Wobei die verstellte Sicht erträglich wäre, würden in den Protzklötzen denn Menschen aus Fleisch und Blut, statt Kontovorgänge aus Einsen und Nullen leben. Nur: Prunkimmobilien wie der Marco-Polo-Tower oder die Glasstahlblockbuster Nähe Fischmarkt sind oft verwaiste Geldanlagen. Von der morbiden NS-Aura des (rost)braunen Empire Riverside Hotels übers nicht nur abends tote Brauereiviertel bis zu den Reichenghettos der HafenCity findet man im aufwärts explodierenden Gigantismus daher wenig Lebensraum, aber viel Kapital. Und das dickste Ding kommt ja erst noch.

Empfohlener redaktioneller inhalt

An dieser Stelle findest du einen externen Inhalt, mit dem wir den Artikel bereichern.
Du kannst ihn dir mit einem Klick anzeigen lassen.

Ich bin damit einverstanden, dass mir externe Inhalte angezeigt werden.
Beim Laden des Inhalts akzeptierst du die Datenschutzerklärung.

Mehr Büros braucht die Stadt – nicht

Es heißt großspurig „Elbtower“ und soll die Brücken darunter um anderthalb Michel überragen. Mit 235 Metern wäre diese „Kompassnadel“, wie der neue Oberbaudirektor Franz-Josef Höing schwärmt, Deutschlands dritthöchstes Bürogebäude. Moment! Büros? Ende 2017 standen in der Stadt 580.000 Quadratmeter Bürofläche leer.

Umgerechnet auf Wohnraum wären das fast 8.000 Einheiten, die dringend gebraucht würden. Büros dagegen braucht niemand. Büros sind über. Entstehen neue, werden andernorts alte geräumt. Was einmal mehr zeigt, welche Rolle Hamburgs Bewohner beim architektonischen Schwanzvergleich spielen, den der Weltstar David Chipperfield gerade gegen den größenwahnsinnigen Lokalmatador Hadi Teherani austrägt.

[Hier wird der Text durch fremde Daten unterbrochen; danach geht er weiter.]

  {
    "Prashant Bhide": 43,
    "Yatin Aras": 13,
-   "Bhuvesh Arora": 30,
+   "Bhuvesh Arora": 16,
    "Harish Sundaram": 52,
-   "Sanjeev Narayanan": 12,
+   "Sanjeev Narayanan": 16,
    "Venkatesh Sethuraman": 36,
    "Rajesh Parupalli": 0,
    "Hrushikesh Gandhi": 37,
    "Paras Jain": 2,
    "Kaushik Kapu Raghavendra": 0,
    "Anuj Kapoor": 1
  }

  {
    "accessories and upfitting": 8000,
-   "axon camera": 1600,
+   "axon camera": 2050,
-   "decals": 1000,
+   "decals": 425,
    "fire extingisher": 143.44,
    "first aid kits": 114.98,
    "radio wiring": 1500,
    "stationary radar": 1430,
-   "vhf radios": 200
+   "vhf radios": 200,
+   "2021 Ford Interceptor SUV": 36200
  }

Was beiden herzlich egal ist: Hamburg war im Kern schon vor gut 100 Jahren fertig, auch wenn der Krieg Nachbesserungen nötig gemacht hat. Weil sich die Stadt – Stichwort Bodenversiegelung – nicht ewig ins Umland fressen kann, muss sie die wachsende Bevölkerung deshalb auf der Fläche unterbringen, die ihr zur Verfügung steht, also: nachverdichten und aufwärtswachsen.

Aber doch bitte nicht gleich zwei Fußballfelder hoch wie an den Elbbrücken und idealerweise dort, wo Platz ist: auf dem überschüssigen Asphalt der autogerechten Stadt zum Beispiel oder in Gartenbezirken wie Othmarschen, wo man von Villa zu Villa mehrere Minuten Fußweg braucht. Weil man mit Einschnitten an Straßenverkehr und Grundbesitz jedoch Wahlen verliert, vergeht sich die Politik lieber am Stadtbild.

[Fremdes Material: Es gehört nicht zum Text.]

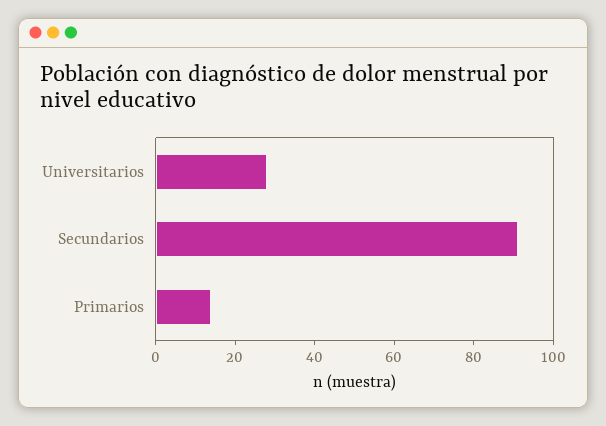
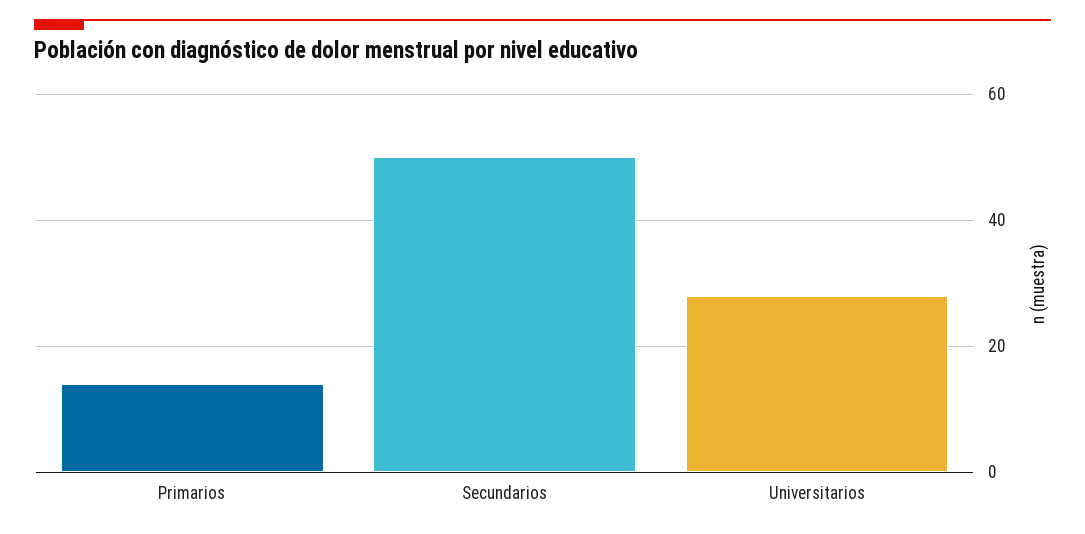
  {
    "Universitarios": 30,
-   "Secundarios": 90,
+   "Secundarios": 50,
    "Primarios": 15
  }

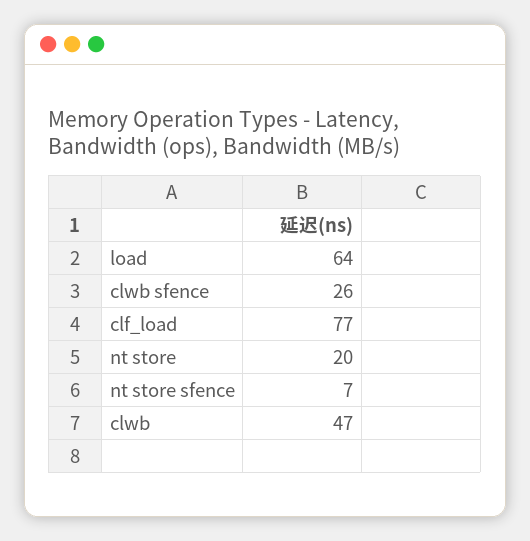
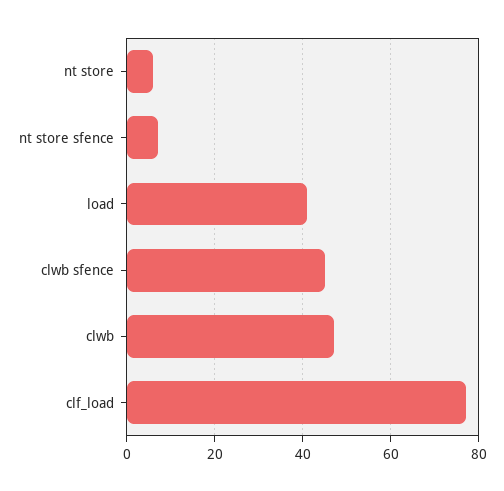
  {
-   "load": 64,
+   "load": 40,
-   "clwb sfence": 26,
+   "clwb sfence": 45,
    "clf_load": 77,
-   "nt store": 20,
+   "nt store": 5,
    "nt store sfence": 7,
    "clwb": 47
  }

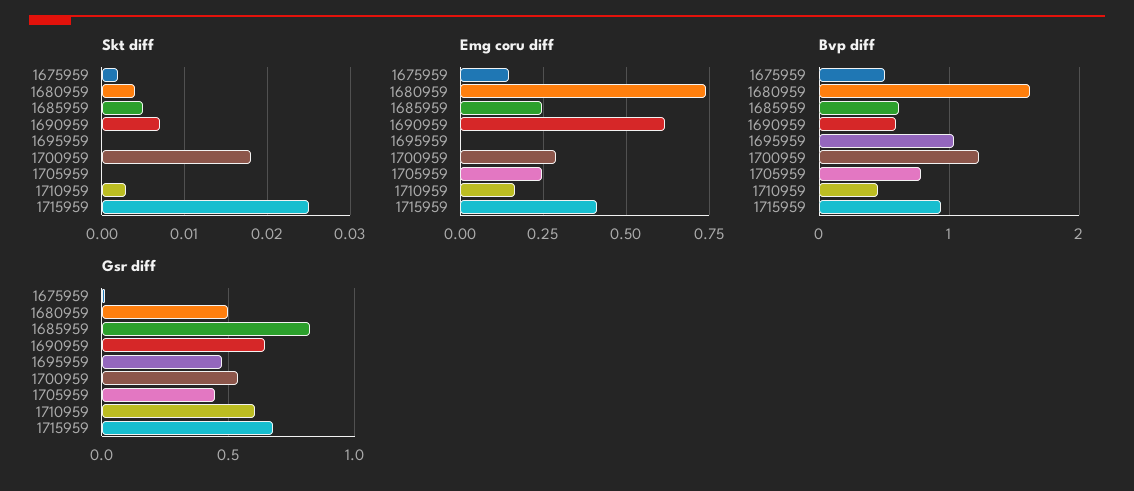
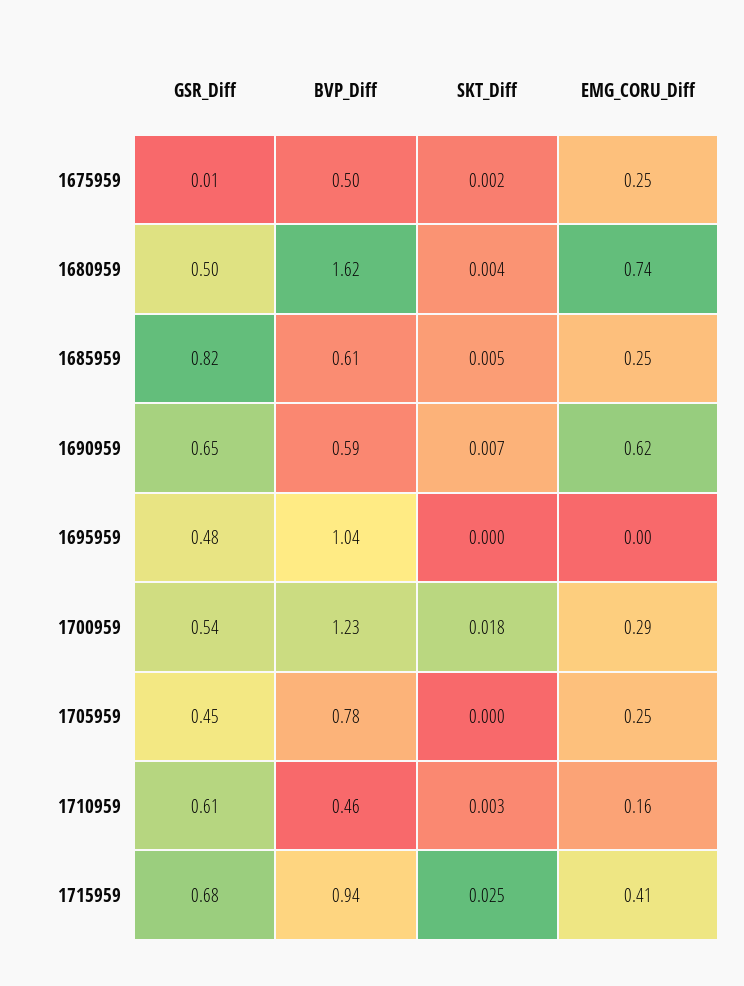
  {
    "Skt diff": {
      "1675959": 0.002,
      "1680959": 0.004,
      "1685959": 0.005,
      "1690959": 0.007,
      "1695959": 0,
      "1700959": 0.018,
      "1705959": 0,
      "1710959": 0.003,
      "1715959": 0.025
    },
    "Emg coru diff": {
-     "1675959": 0.15,
+     "1675959": 0.25,
      "1680959": 0.74,
      "1685959": 0.25,
      "1690959": 0.62,
      "1695959": 0,
      "1700959": 0.29,
      "1705959": 0.25,
      "1710959": 0.16,
      "1715959": 0.41
    },
    "Bvp diff": {
      "1675959": 0.5,
      "1680959": 1.62,
      "1685959": 0.61,
      "1690959": 0.59,
      "1695959": 1.04,
      "1700959": 1.23,
      "1705959": 0.78,
      "1710959": 0.46,
      "1715959": 0.94
    },
    "Gsr diff": {
      "1675959": 0.01,
      "1680959": 0.5,
      "1685959": 0.82,
      "1690959": 0.65,
      "1695959": 0.48,
      "1700959": 0.54,
      "1705959": 0.45,
      "1710959": 0.61,
      "1715959": 0.68
    }
  }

Mundsburg (© Maria Kotylevskaja)
© Maria Kotylevskaja

Dahin bauen, wo es wirklich wehtut

Die Vorstellung, ein Hochbunker würde in Blankenese, statt St. Pauli um ein Drittel aufgestockt, ist daher ebenso irreal wie eine Verkleinerung der aberwitzig überdimensionierten Ost-West-Straße. Was hingegen echt easy geht, ist der Abriss eines völlig intakten, aber wie üblich nicht denkmalgeschützten Art-Deco-Ensembles am Gänsemarkt, der durch öden Riegelbeton ersetzt werden dürfte und seinen Vorgänger um ein paar Stockwerke überragen, damit er auch ja von Wilhelmsburg aus zu sehen ist. Es ist zum Heulen.

Auch, weil jeder, wirklich jeder den man fragt, lieber in saniertem Altbau als modernem Neubau wohnen möchte. Und weil keiner, wirklich keiner Stadtbilder wie in Süd- und Osteuropa will, wo man vor lauter Hochhausclustern kaum drei Stunden am Tag die Sonne sieht.

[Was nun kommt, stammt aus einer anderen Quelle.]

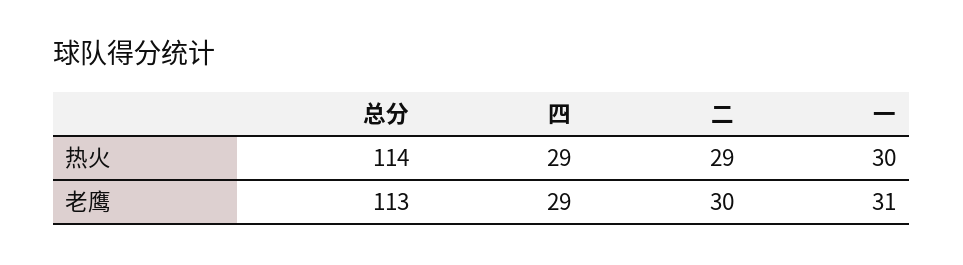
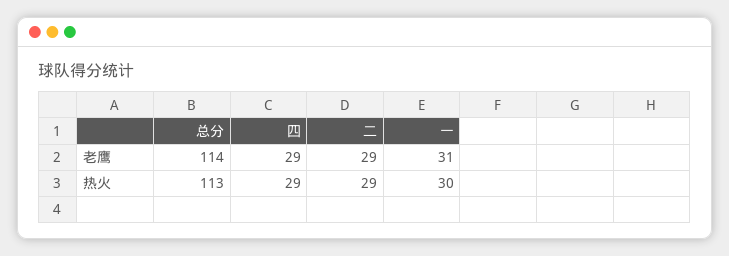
  {
    "总分": {
-     "热火": 114,
+     "热火": 113,
-     "老鹰": 113
+     "老鹰": 114
    },
    "四": {
      "热火": 29,
      "老鹰": 29
    },
    "二": {
      "热火": 29,
-     "老鹰": 30
+     "老鹰": 29
    },
    "一": {
      "热火": 30,
      "老鹰": 31
    }
  }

Wenn sie denn scheint, kriegt Hamburg davon noch immer mehr ab als weit wetterverwöhntere Städte. Auch deshalb ist diese so behaglich, so lebenswert, die Mischung aus Perspektive und Urbanität ist absolut einzigartig. Dummerweise arbeiten Politik, Investoren, ein bemitleidenswert zahnloser Denkmalschutz mit sehr viel Innbrunst und noch mehr Beton daran, dass sie uns verstellt wird.